FROM THE PUBLISHER >> No wonder Lonoke jail so popular

BY GARRICK FELDMAN
Leader publisher

No wonder the Lonoke jail is always overcrowded. There’s a party atmosphere over there, according to Prosecuting Attorney Lona McCastlain, who accuses the police chief and his wife of serving up more than just baked beans and day-old bread for the prisoners.

McCastlain accuses Police Chief Jay Campbell and his wife Kelly of handing out alcohol and drugs to inmates, while Mrs. Campbell is also charged with having sex with prisoners.

There’s so much fun in the Big House, why should inmates leave when their sentences are up?

Remember, too, the rent’s free. No wonder the place is overcrowded: Everyone wants to get in since they found out what’s really going on over there. It’s party time.

With all that liquor and dope that are part of the daily diet at the Lonoke jail, not to mention the sexual favors that are available for the asking, the jail is more like a frat house or a seedy motel, McCastlain’s indictment suggests. It looks like they have it pretty good at the jail.

Free booze and dope and sex, and the next thing you know, people will pay to go to jail. That would be a good way to fund a new facility, since the old one has long been considered substandard. If McCastlain’s indictment is to be believed, they have no standards at the jail.

Did we mention that Lonoke Mayor Thomas Privett stands accu-sed of using inmates to do work around his house? Small stuff when compared to the charges against his police chief and his Mrs., but the mayor looked all shook up after he was booked at the city jail. You would have thought Prosecutor McCastlain was charging him with serial murder, animal cruelty and drinking on the job, instead of just using prisoners to put up his Christmas lights at his house, which a lot of mayors consider one of the perks of holding office.

It’s a mess, I know, but the story gets even more complicated. We’ve heard from Linda Ives again. She has accused Campbell, when he was with the State Police, of being responsible for the death of her son Kevin, who died under mysterious circumstances on some railroad tracks near Benton, along with another boy, back in 1987.
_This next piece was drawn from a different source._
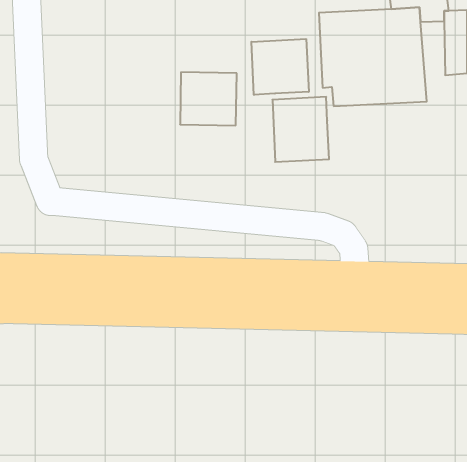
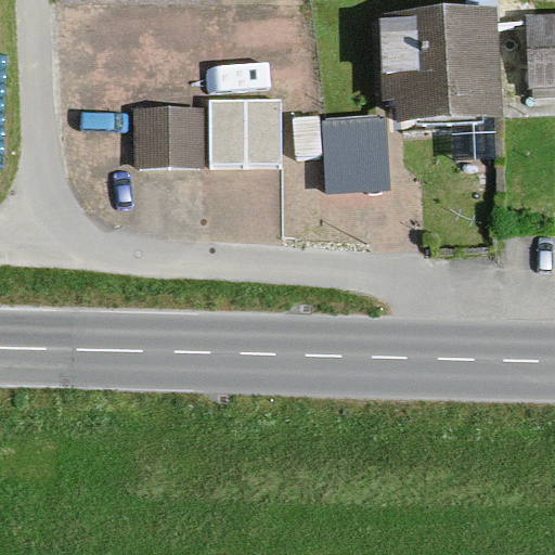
building: [251,39,309,95] -> none
building: none -> [134,106,204,168]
She’s been leading a campaign against Campbell and former Saline County Prosecutor Dan Harmon for years, but we haven’t heard from her in a long time. Both have dismissed her allegations, although Harmon served time on drug and corruption charges.

Ives sent us this e-mail on Tuesday with the heading “I told you so:”

“Years ago, long before he was convicted and sent to prison, I tried to tell the media and the public about Dan Harmon. Everyone in the media pretty much wrote me off as a conspiracy nut. But I was right.

“I tried to tell you and the citizens of Lonoke about Jay Campbell, and you did the same thing — pretty much called me a nut case. Well, time has proven me right again.

“But the things that have been exposed are only the tip of the iceberg — the least of which Campbell and Harmon are guilty of. I am certain in my own mind that both of them are involved in the murder of my son, Kevin Ives. Perhaps someday I can tell you ‘I told you so again.’

“I just hope that Lonoke County doesn’t start raining dead bodies first.”

She should contact Saline County Prosecuting Attorney Robert Herzfeld if she has serious evidence against Campbell and Harmon.

Herzfeld met with Ives three years ago when he was elected prosecutor, but he doesn’t think he can reopen the case now. He says several grand juries have looked into the deaths and have come up empty.

“I would like nothing better than to solve the boys on the tracks case,” Herzfeld, who is running for attorney general, told us Tuesday. “Unfortunately, without a major break, such as a confession or murder weapon, I don’t see how that would be possible at this point.”